I feigned exhaustion and pretended to wipe sweat off my forehead, "Phew! That was one angry dad."
"Well, you'll get a few of those in this position."
"Yes, I imagine so."
Then they asked my what my "ideal community" would consist of. It's possible that the lyrics to the state song ran through my mind. Or at least the first line since that's the only part that I know. I am pretty sure I fumbled through this answer simply because I didn't want to accidentally break out in song.
Utah! People working together.
Utah!

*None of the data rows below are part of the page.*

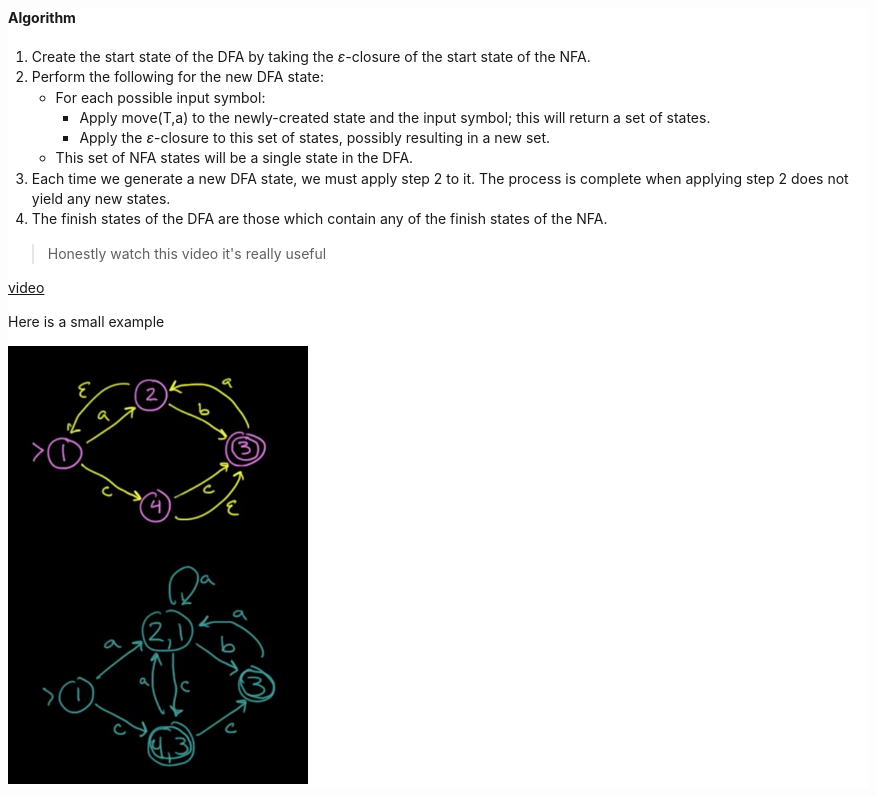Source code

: #### Algorithm

1. Create the start state of the DFA by taking the $\varepsilon$-closure of the start state of the NFA.
2. Perform the following for the new DFA state:
	- For each possible input symbol:
		- Apply move(T,a) to the newly-created state and the input symbol; this will return a set of states.
		- Apply the $\varepsilon$-closure to this set of states, possibly resulting in a new set.
	- This set of NFA states will be a single state in the DFA.
3. Each time we generate a new DFA state, we must apply step 2 to it. The process is complete when applying step 2 does not yield any new states.
4. The finish states of the DFA are those which contain any of the finish states of the NFA.

> Honestly watch this video it's really useful

[video](https://www.youtube.com/watch?v=taClnxU-nao)

Here is a small example

<img src="dfa.png" style="width: 300px">
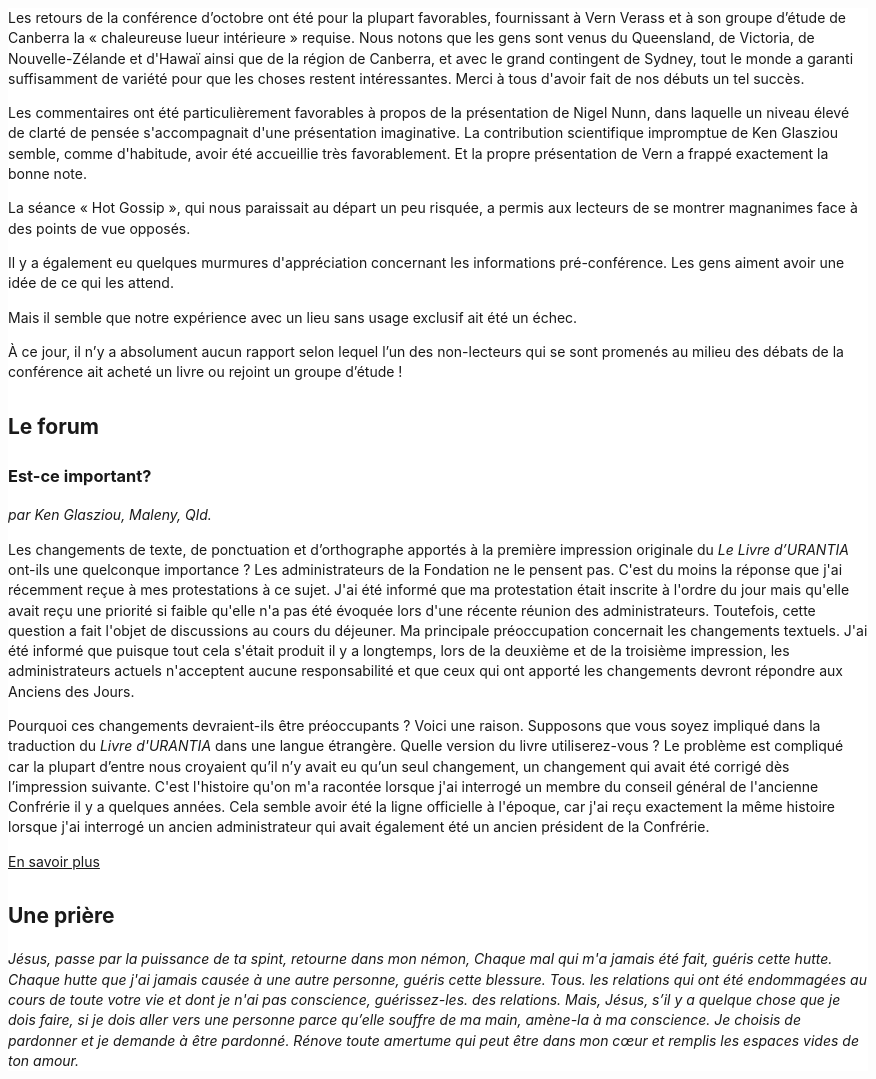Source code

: Les retours de la conférence d’octobre ont été pour la plupart favorables, fournissant à Vern Verass et à son groupe d’étude de Canberra la « chaleureuse lueur intérieure » requise. Nous notons que les gens sont venus du Queensland, de Victoria, de Nouvelle-Zélande et d'Hawaï ainsi que de la région de Canberra, et avec le grand contingent de Sydney, tout le monde a garanti suffisamment de variété pour que les choses restent intéressantes. Merci à tous d'avoir fait de nos débuts un tel succès.

Les commentaires ont été particulièrement favorables à propos de la présentation de Nigel Nunn, dans laquelle un niveau élevé de clarté de pensée s'accompagnait d'une présentation imaginative. La contribution scientifique impromptue de Ken Glasziou semble, comme d'habitude, avoir été accueillie très favorablement. Et la propre présentation de Vern a frappé exactement la bonne note.

La séance « Hot Gossip », qui nous paraissait au départ un peu risquée, a permis aux lecteurs de se montrer magnanimes face à des points de vue opposés.

Il y a également eu quelques murmures d'appréciation concernant les informations pré-conférence. Les gens aiment avoir une idée de ce qui les attend.

Mais il semble que notre expérience avec un lieu sans usage exclusif ait été un échec.

À ce jour, il n’y a absolument aucun rapport selon lequel l’un des non-lecteurs qui se sont promenés au milieu des débats de la conférence ait acheté un livre ou rejoint un groupe d’étude !

## Le forum

### Est-ce important?

_par Ken Glasziou, Maleny, Qld._

Les changements de texte, de ponctuation et d’orthographe apportés à la première impression originale du _Le Livre d’URANTIA_ ont-ils une quelconque importance ? Les administrateurs de la Fondation ne le pensent pas. C'est du moins la réponse que j'ai récemment reçue à mes protestations à ce sujet. J'ai été informé que ma protestation était inscrite à l'ordre du jour mais qu'elle avait reçu une priorité si faible qu'elle n'a pas été évoquée lors d'une récente réunion des administrateurs. Toutefois, cette question a fait l'objet de discussions au cours du déjeuner. Ma principale préoccupation concernait les changements textuels. J'ai été informé que puisque tout cela s'était produit il y a longtemps, lors de la deuxième et de la troisième impression, les administrateurs actuels n'acceptent aucune responsabilité et que ceux qui ont apporté les changements devront répondre aux Anciens des Jours.

Pourquoi ces changements devraient-ils être préoccupants ? Voici une raison. Supposons que vous soyez impliqué dans la traduction du _Livre d'URANTIA_ dans une langue étrangère. Quelle version du livre utiliserez-vous ? Le problème est compliqué car la plupart d’entre nous croyaient qu’il n’y avait eu qu’un seul changement, un changement qui avait été corrigé dès l’impression suivante. C'est l'histoire qu'on m'a racontée lorsque j'ai interrogé un membre du conseil général de l'ancienne Confrérie il y a quelques années. Cela semble avoir été la ligne officielle à l'époque, car j'ai reçu exactement la même histoire lorsque j'ai interrogé un ancien administrateur qui avait également été un ancien président de la Confrérie.

[En savoir plus]()

## Une prière

_Jésus, passe par la puissance de ta spint, retourne dans mon némon, Chaque mal qui m'a jamais été fait, guéris cette hutte. Chaque hutte que j'ai jamais causée à une autre personne, guéris cette blessure. Tous. les relations qui ont été endommagées au cours de toute votre vie et dont je n'ai pas conscience, guérissez-les. des relations. Mais, Jésus, s’il y a quelque chose que je dois faire, si je dois aller vers une personne parce qu’elle souffre de ma main, amène-la à ma conscience. Je choisis de pardonner et je demande à être pardonné. Rénove toute amertume qui peut être dans mon cœur et remplis les espaces vides de ton amour._
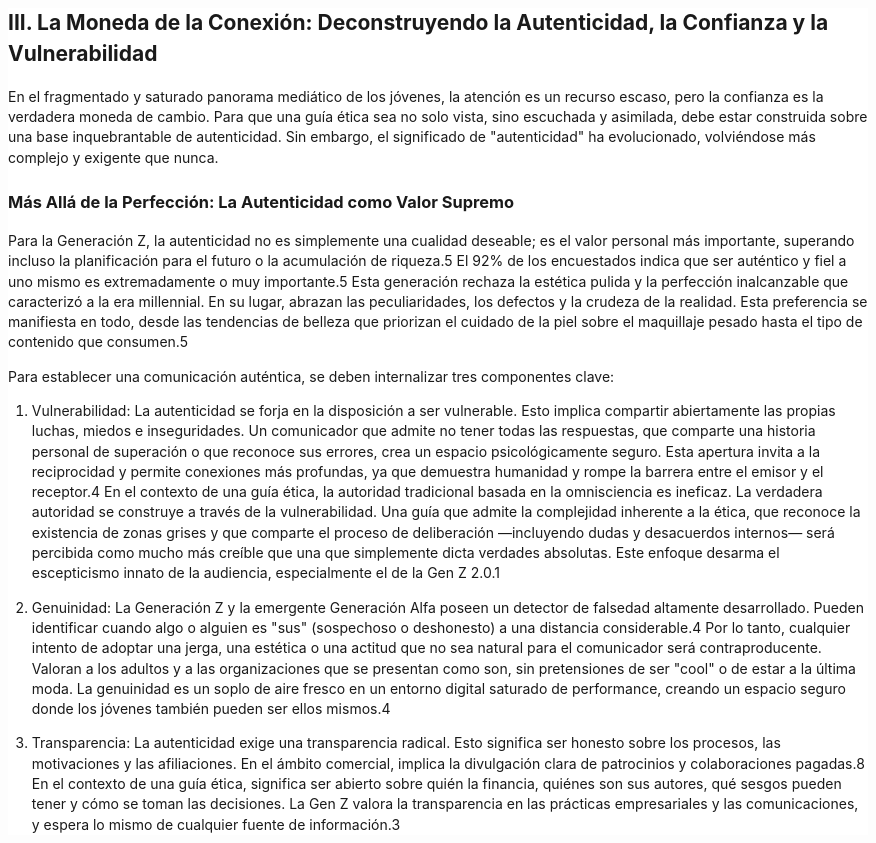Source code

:   

## III. La Moneda de la Conexión: Deconstruyendo la Autenticidad, la Confianza y la Vulnerabilidad

  

En el fragmentado y saturado panorama mediático de los jóvenes, la atención es un recurso escaso, pero la confianza es la verdadera moneda de cambio. Para que una guía ética sea no solo vista, sino escuchada y asimilada, debe estar construida sobre una base inquebrantable de autenticidad. Sin embargo, el significado de "autenticidad" ha evolucionado, volviéndose más complejo y exigente que nunca.

  

### Más Allá de la Perfección: La Autenticidad como Valor Supremo

  

Para la Generación Z, la autenticidad no es simplemente una cualidad deseable; es el valor personal más importante, superando incluso la planificación para el futuro o la acumulación de riqueza.5 El 92% de los encuestados indica que ser auténtico y fiel a uno mismo es extremadamente o muy importante.5 Esta generación rechaza la estética pulida y la perfección inalcanzable que caracterizó a la era millennial. En su lugar, abrazan las peculiaridades, los defectos y la crudeza de la realidad. Esta preferencia se manifiesta en todo, desde las tendencias de belleza que priorizan el cuidado de la piel sobre el maquillaje pesado hasta el tipo de contenido que consumen.5

Para establecer una comunicación auténtica, se deben internalizar tres componentes clave:

1. Vulnerabilidad: La autenticidad se forja en la disposición a ser vulnerable. Esto implica compartir abiertamente las propias luchas, miedos e inseguridades. Un comunicador que admite no tener todas las respuestas, que comparte una historia personal de superación o que reconoce sus errores, crea un espacio psicológicamente seguro. Esta apertura invita a la reciprocidad y permite conexiones más profundas, ya que demuestra humanidad y rompe la barrera entre el emisor y el receptor.4 En el contexto de una guía ética, la autoridad tradicional basada en la omnisciencia es ineficaz. La verdadera autoridad se construye a través de la vulnerabilidad. Una guía que admite la complejidad inherente a la ética, que reconoce la existencia de zonas grises y que comparte el proceso de deliberación —incluyendo dudas y desacuerdos internos— será percibida como mucho más creíble que una que simplemente dicta verdades absolutas. Este enfoque desarma el escepticismo innato de la audiencia, especialmente el de la Gen Z 2.0.1
    
2. Genuinidad: La Generación Z y la emergente Generación Alfa poseen un detector de falsedad altamente desarrollado. Pueden identificar cuando algo o alguien es "sus" (sospechoso o deshonesto) a una distancia considerable.4 Por lo tanto, cualquier intento de adoptar una jerga, una estética o una actitud que no sea natural para el comunicador será contraproducente. Valoran a los adultos y a las organizaciones que se presentan como son, sin pretensiones de ser "cool" o de estar a la última moda. La genuinidad es un soplo de aire fresco en un entorno digital saturado de performance, creando un espacio seguro donde los jóvenes también pueden ser ellos mismos.4
    
3. Transparencia: La autenticidad exige una transparencia radical. Esto significa ser honesto sobre los procesos, las motivaciones y las afiliaciones. En el ámbito comercial, implica la divulgación clara de patrocinios y colaboraciones pagadas.8 En el contexto de una guía ética, significa ser abierto sobre quién la financia, quiénes son sus autores, qué sesgos pueden tener y cómo se toman las decisiones. La Gen Z valora la transparencia en las prácticas empresariales y las comunicaciones, y espera lo mismo de cualquier fuente de información.3
    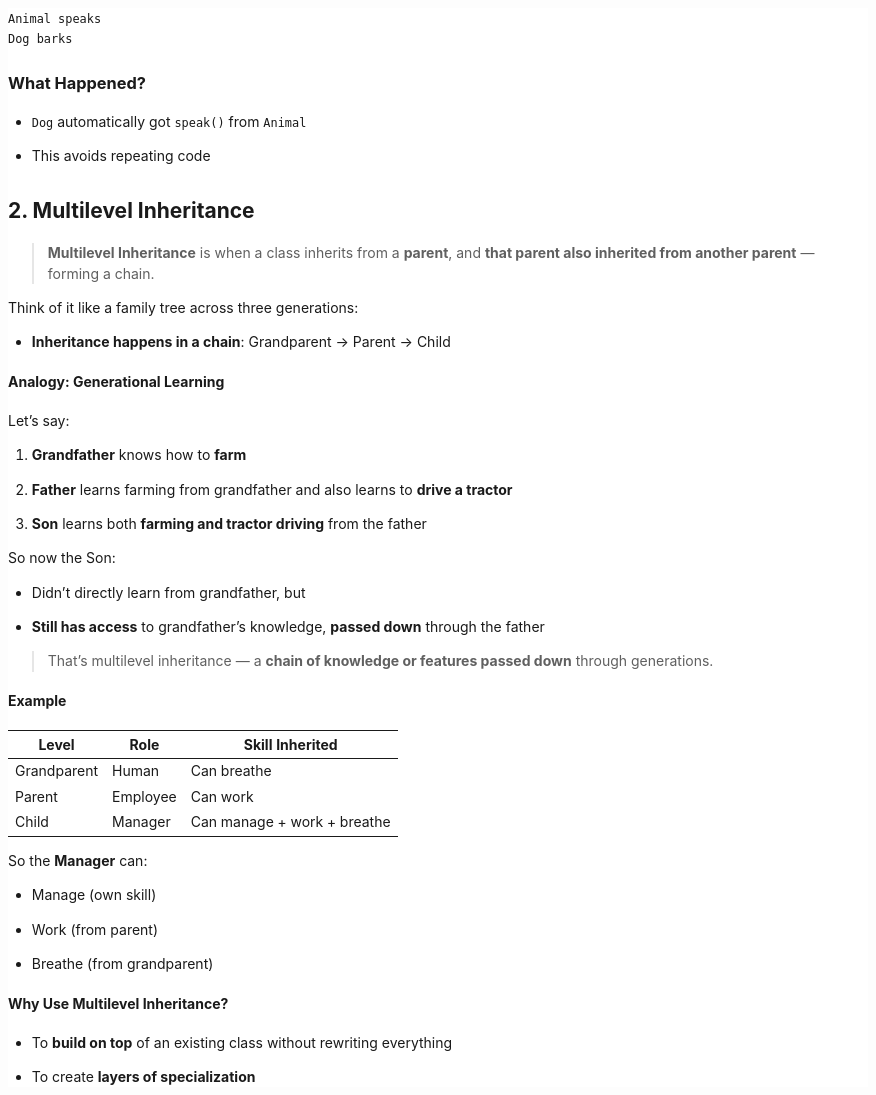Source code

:    Animal speaks
    Dog barks
    

### What Happened?
* `Dog` automatically got `speak()` from `Animal`

* This avoids repeating code

## 2. Multilevel Inheritance

> **Multilevel Inheritance** is when a class inherits from a **parent**, and **that parent also inherited from another parent** — forming a chain.

Think of it like a family tree across three generations:
* **Inheritance happens in a chain**: Grandparent → Parent → Child

#### Analogy: Generational Learning
Let’s say:

1. **Grandfather** knows how to **farm**

2. **Father** learns farming from grandfather and also learns to **drive a tractor**

3. **Son** learns both **farming and tractor driving** from the father

So now the Son:

* Didn’t directly learn from grandfather, but

* **Still has access** to grandfather’s knowledge, **passed down** through the father

> That’s multilevel inheritance — a **chain of knowledge or features passed down** through generations.

#### Example

| Level       | Role     | Skill Inherited             |
| ----------- | -------- | --------------------------- |
| Grandparent | Human    | Can breathe                 |
| Parent      | Employee | Can work                    |
| Child       | Manager  | Can manage + work + breathe |

So the **Manager** can:

* Manage (own skill)

* Work (from parent)

* Breathe (from grandparent)

#### Why Use Multilevel Inheritance?
* To **build on top** of an existing class without rewriting everything

* To create **layers of specialization**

What a great place to be!
When the interview was finished I shook hands with everyone and thanked them for the opportunity to interview and they said they'd let me know by Thursday if I needed to come in for a second interview.
My first thought after leaving that room was, "That was...weird."
I wasn't upset about not being called in for a second interview, not in the slightest, because, after that first interview, I'm not sure I could work with those people. They were a little...weird.